> [PETUNJUK TUGAS]:
**A)** Salin persis bagian teks tentang Raja Ampat dari "Selain Danau Toba" sampai "dalam daftar itu.".
**B)** Menurut teks tentang Raja Ampat, berapa pulau di Kabupaten Raja Ampat yang berpenghuni?

> [TEKS HALAMAN]:
::::
Peraturan Presiden RI Nomor 18 Tahun 2020 tentang Rencana Pembangunan Jangka Menengah Nasional (RPJMN) Tahun 2020-2024 menetapkan sepuluh daerah/objek wisata sebagai ‘10 Bali Baru’.
Selain Danau Toba (Sumatera Utara), Candi Borobudur (Jawa Tengah), Mandalika (Nusa Tenggara Barat), Labuan Bajo (Nusa Tenggara Timur), Wakatobi (Sulawesi Tenggara), Likupang (Sulawesi Utara), Bromo-Tengger-Semeru (Jawa Timur), Bangka Belitung, dan Pulau Morotai (Maluku Utara), ada Raja Ampat (Papua Barat Daya) dalam daftar itu.
Mendapat julukan sebagai ‘The Last Paradise on Earth’, gugusan kepulauan di Raja Ampat sangat penuh pesona. Para penyelam dan pencinta wisata bahari menyebut destinasi wisata ini sebagai ’Surga Bawah Laut Dunia’.
Kabupaten Raja Ampat punya 610 pulau dengan penduduk hampir 70 ribu jiwa. Termasuk Kepulauan Raja Ampat yang, sesuai namanya, terdiri empat pulau besar yakni Pulau Misool, Salawati, Batanta, dan Waigeo. Dari seluruh pulau itu, hanya 35 pulau yang berpenghuni, sedangkan pulau lainnya tidak berpenghuni dan sebagian besar belum memiliki nama.
::::
> [DATA YANG DIBERIKAN]:
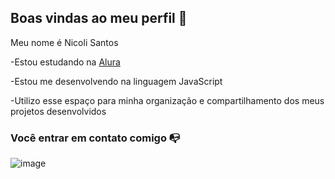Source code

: ## Boas vindas ao meu perfil 💜

Meu nome é Nicoli Santos

-Estou estudando na [Alura](https://www.alura.com.br)

-Estou me desenvolvendo na linguagem JavaScript

-Utilizo esse espaço para minha organização e compartilhamento dos meus projetos desenvolvidos 

### Você entrar em contato comigo 📭

![image](https://github.com/piresni/piresni/assets/170750614/0c7d81f2-701d-493b-bf2b-9cc45a85fcd7)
::::
> [DAFTAR JAWABAN]:
**A)**
Selain Danau Toba (Sumatera Utara), Candi Borobudur (Jawa Tengah), Mandalika (Nusa Tenggara Barat), Labuan Bajo (Nusa Tenggara Timur), Wakatobi (Sulawesi Tenggara), Likupang (Sulawesi Utara), Bromo-Tengger-Semeru (Jawa Timur), Bangka Belitung, dan Pulau Morotai (Maluku Utara), ada Raja Ampat (Papua Barat Daya) dalam daftar itu.

**B)** Hanya 35 pulau yang berpenghuni.